A year ago today, one of my fellow writers, Kristie Wolf, and I decided to get up at 6 a.m. and spend an hour working on our novels.
We called it our “morning sprints” but we really weren’t in a hurry. “Sprint” means more like an exercise to get our creative juices flowing so we could continue working throughout the day.
When I agreed to this cockamamie idea, I thought it was for one morning. But one morning turned into two, and then three. Then a week of sprinting turned into a month. And now a year. Nellie Jane, another writer, joined us. And occasionally others can fit the hour of writing into their very busy schedules.
After all, our writing group is comprised of mothers with children to get off to school, full-time employees, students. But this one early hour is for us writers.
And, guess what? It works. Every day, we climb out of bed to spend at least an hour with our stories and a friend. What could be nicer?
Our get-togethers, every weekday morning for 52 weeks now, have given us daily moral support. We’ve read each other’s work, spurred each other on with other viewpoints and answers to one of a writer’s most persistent questions. Namely, what do I write next?
We have gotten together virtually—we use an online platform called Slack—and written on holidays and weekends, even vacation. Different time zones be damned! The beach or the tour can wait! We’ve gotta write.
I looked back to see what I wrote in the past year. It startled me.
Among my scribbling projects, I revised my second edition of Divided Loyalties (coming soon!), tweaked my Annapolis Cinderella story and wrote query letters for it (let’s not talk about rejections now). I wrote a contemporary romance, finessed my novella (also coming soon!) Right now I’m into the rewrite of my Ocean City historical fiction (pitching at the Historical Novel Society meeting later this month.)

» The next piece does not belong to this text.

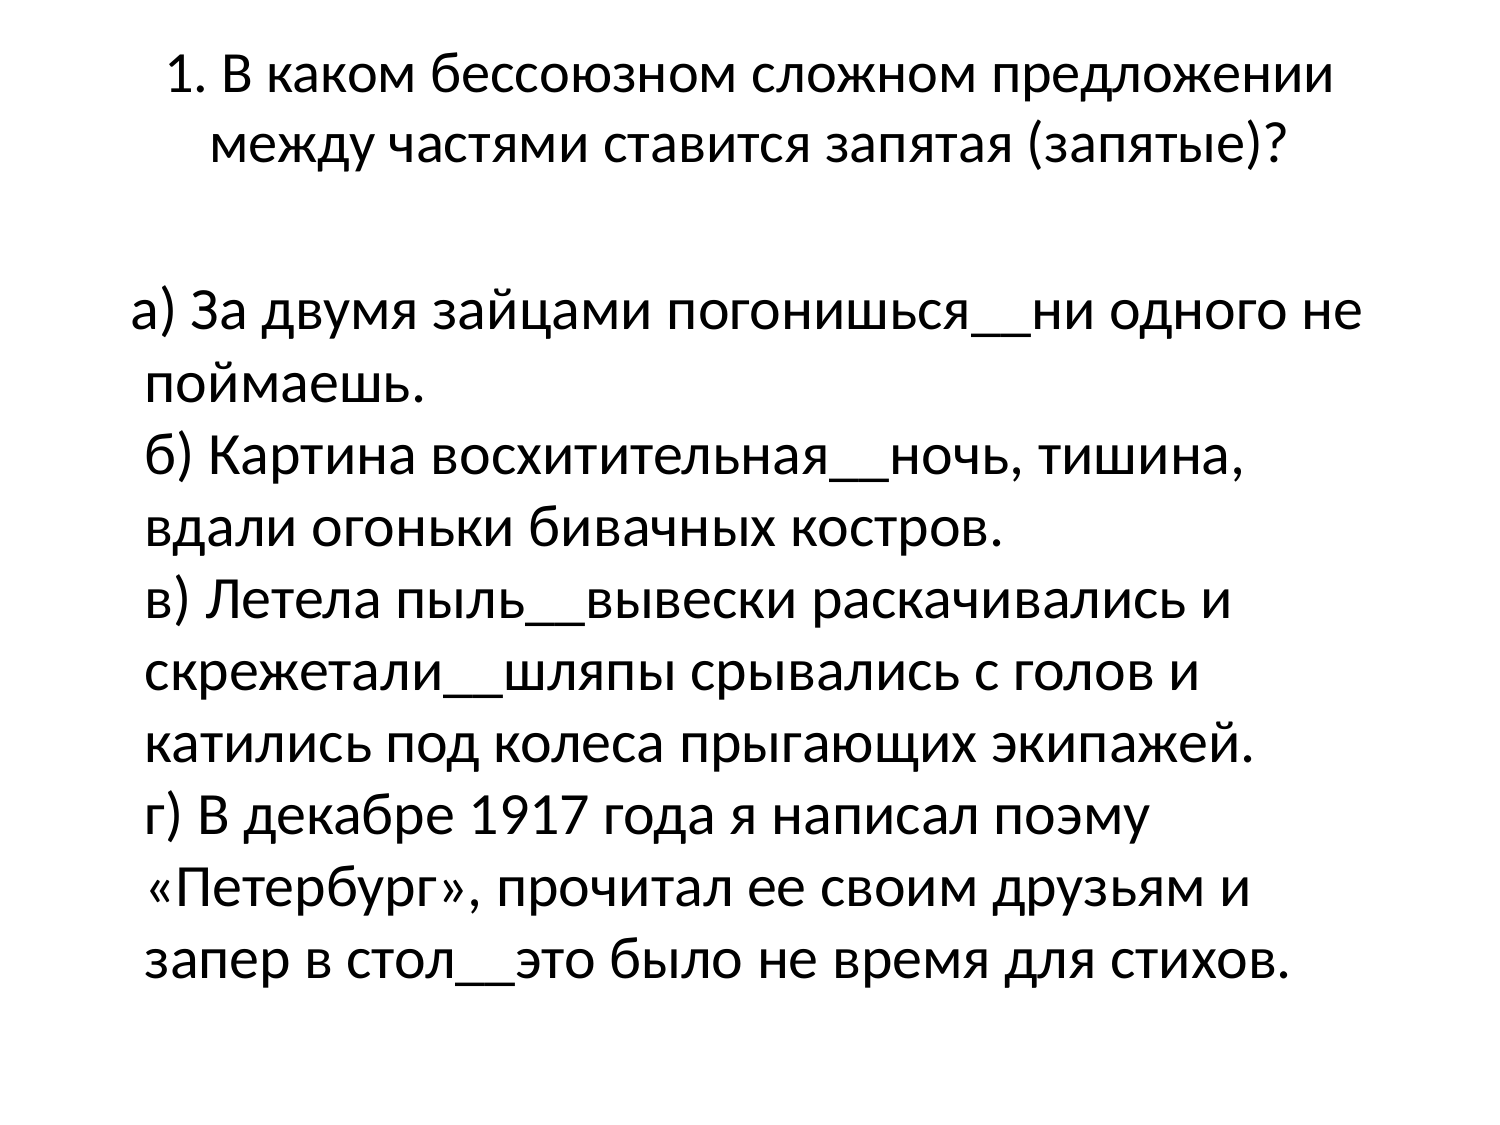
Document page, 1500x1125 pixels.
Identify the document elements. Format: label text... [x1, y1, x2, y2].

title 1. В каком бессоюзном сложном предложении между частями ставится запятая (запятые)? [75, 45, 1425, 233]
list а) За двумя зайцами погонишься__ни одного не поймаешь. б) Картина восхитительная__ночь, тишина, вдали огоньки бивачных костров. в) Летела пыль__вывески раскачивались и скрежетали__шляпы срывались с голов и катились под колеса прыгающих экипажей. г) В декабре 1917 года я написал поэму «Петербург», прочитал ее своим друзьям и запер в стол__это было не время для стихов. [75, 262, 1425, 1005]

Six o’clock in the morning is a good time to get started. The phone doesn’t ring. No one texts me. The coffee is still fresh. (Thank you, dear husband, for pouring me a cup every day.)
There are drawbacks. My garden is slightly neglected. My house decidedly so. I used to go to exercise classes pretty regularly at 8. Sometimes these things don’t get the attention they deserve because I’m lost in another world.
But who cares? I’m writing. Correction: we’re writing. I’m ever so grateful for my writing friends who get out their laptops at 6 a.m. for a refreshing dip into the worlds they’ve created.
There is, I believe, no better way to start my day.